Excerpted text >>
....................
Performance Tuning

Memory footprint and performance on large-scale graph data are the keys to the success of graph analysis in real-world scenarios. In this section, We’ll go through the internal design of the property graph data structure in GraphScope, analyze the impact factor of memory footprint and performance, and finally give some suggestions on how to optimize the performance and reduce the memory usage of graph analysis.

Memory Footprint of Property Graphs

We first dive into the detailed design of the property graph data structure to see how it is stored in memory and which factors affect the memory footprint.

Property graph data structure

GraphScope uses the ArrowFragment data structure defined in Vineyard for its property graphs. Basically, the ArrowFragment has the following members:

  • Indexers: the vertices in the user input graphs are natural integral numbers or strings. To make the graph analytical processing efficient, we need to map the original IDs in the user input to a consecutive range of integral numbers. This process requires a data structure called VertexMap, which is basically a hashmap which maps the original vertex ID to the internal vertex ID and an array which record the original vertex IDs in each partition.

    • o2g_<fragment_id>_<vertex_label>: vertices in each partition for each label has such a hashmap. The hashmap is either flatten hashmap or perfect hashmap.
....................
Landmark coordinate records
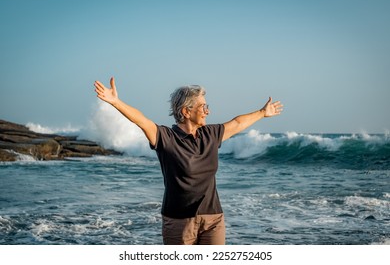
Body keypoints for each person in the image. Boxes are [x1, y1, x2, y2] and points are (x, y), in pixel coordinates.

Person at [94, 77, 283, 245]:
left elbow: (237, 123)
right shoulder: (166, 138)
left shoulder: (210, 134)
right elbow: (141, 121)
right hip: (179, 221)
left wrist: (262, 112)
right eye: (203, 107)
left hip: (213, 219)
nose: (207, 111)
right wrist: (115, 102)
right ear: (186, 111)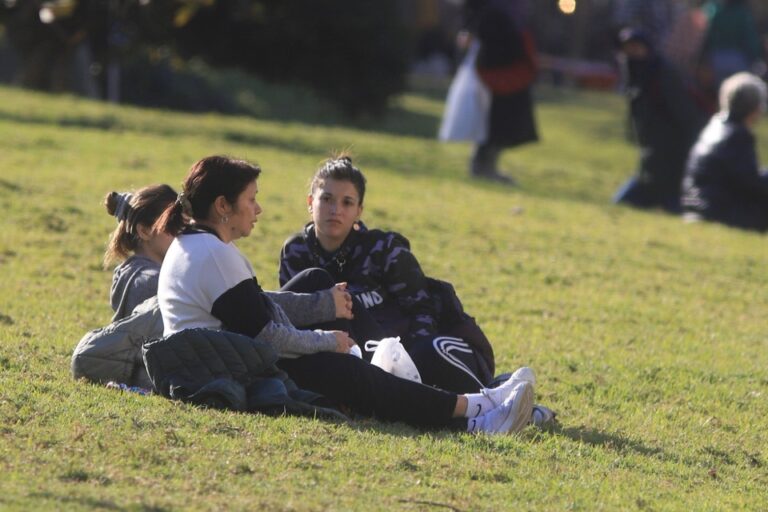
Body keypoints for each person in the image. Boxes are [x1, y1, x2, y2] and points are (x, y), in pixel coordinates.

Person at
....................
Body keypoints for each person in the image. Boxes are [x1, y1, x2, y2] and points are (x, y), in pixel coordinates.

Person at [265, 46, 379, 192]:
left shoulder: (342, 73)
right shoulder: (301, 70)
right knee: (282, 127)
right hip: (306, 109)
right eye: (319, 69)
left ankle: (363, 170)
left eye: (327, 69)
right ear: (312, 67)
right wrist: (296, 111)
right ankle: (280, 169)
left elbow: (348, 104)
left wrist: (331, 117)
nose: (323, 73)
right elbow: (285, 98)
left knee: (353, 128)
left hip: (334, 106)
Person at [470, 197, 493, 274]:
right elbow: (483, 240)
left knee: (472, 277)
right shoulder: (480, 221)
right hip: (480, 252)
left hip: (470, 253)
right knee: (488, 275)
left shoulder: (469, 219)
....................
Task list >>
a – According to the GraphScope performance tuning text, which data structure defined in Vineyard does GraphScope use for its property graphs?
b – Carry on the GraphScope performance tuning text, starting right after its final sentence.

Expected responses >>
a – The ArrowFragment data structure.

b –
      The key type of the hashmap is the same with the original vertex IDs (usually int64_t or std::string_view) and the value type is the internal vertex ID (usually uint64_t).

    • oid_arrays_<fragment_id>_<vertex_label>: arrays for original vertex IDs in each partition for each label.

      The type of this array is the same with the original vertex IDs (usually int64_t or string).

  • Topologies: the first major part of the property graph is the topology: it basically a CSR (Compressed Sparse Row Format) matrix:

    • incoming edges: each (src_type, edge_type) pair has a CSR matrix for its incoming edges. The CSR matrix consists of a indptr array and a indices array:

      • ie_lists_-<vertex_label>-<edge_label>: the indptr array, each element in the indptr array is a (neighbor_vertex_id, edge_table_index) pair where the first the neighbor vertex id and the second is the index points to the corresponding edge table.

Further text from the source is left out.